New concise upper bounds on quantum violation of general multipartite Bell inequalities

TL;DR

This paper introduces new upper bounds on the maximum quantum violation of general multipartite Bell inequalities using the LqHV framework, improving upon previous bounds and applicable for various system sizes and settings.

Contribution

It derives novel upper bounds on quantum violations of Bell inequalities for multipartite systems using the LqHV model, surpassing existing bounds.

Findings

New upper bound (2d-1)^{N-1} for all d and N.

Improved bounds for specific S, d, and N values.

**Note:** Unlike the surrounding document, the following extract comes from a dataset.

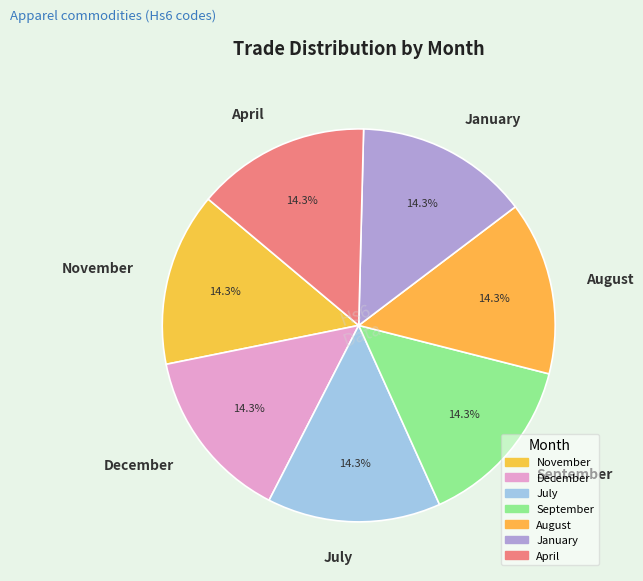

How much of the chart is everything except November?

85.7%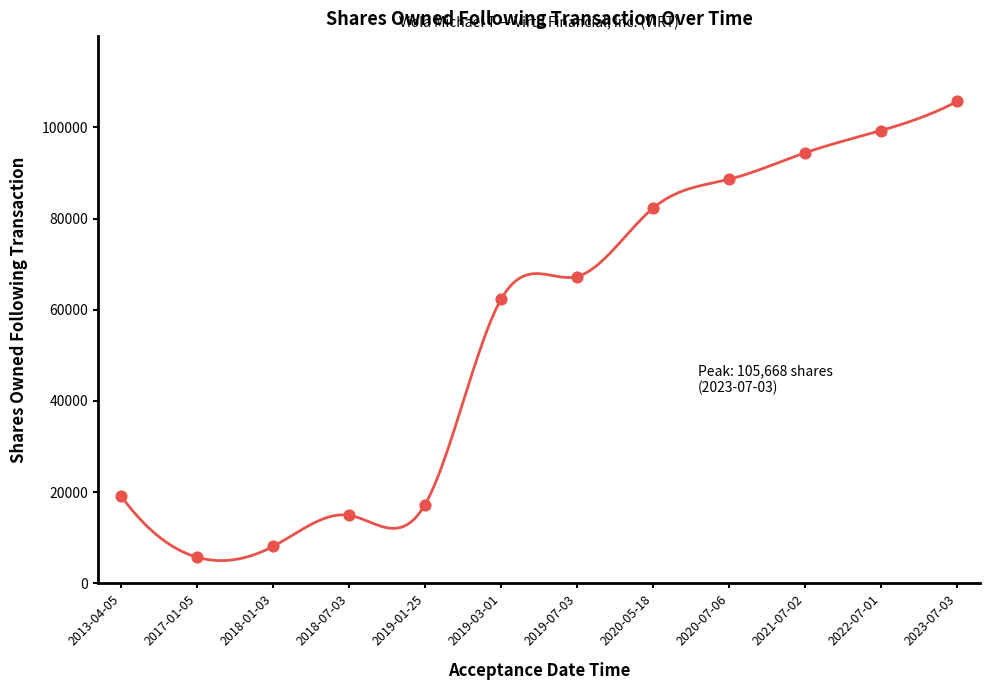

What is the change in value from 2019-01-25 to 2022-07-01?

+82014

Some bounds are attainable in certain cases.

Abstract

Last years, bounds on the maximal quantum violation of general Bell inequalities were intensively discussed in the literature via different mathematical tools. In the present paper, we analyze quantum violation of general Bell inequalities via the LqHV (local quasi hidden variable) modelling framework, correctly reproducing the probabilistic description of every quantum correlation scenario. The LqHV mathematical framework allows us to derive for all d and N a new upper bound (2d-1)^{N-1} on the maximal violation by an N-qudit state of all general Bell inequalities, also, new upper bounds on the maximal violation by an N-qudit state of general Bell inequalities for S settings per site. These new upper bounds essentially improve all the known precise upper bounds on quantum violation of general multipartite Bell inequalities. For some S, d and N, the new upper bounds are attainable.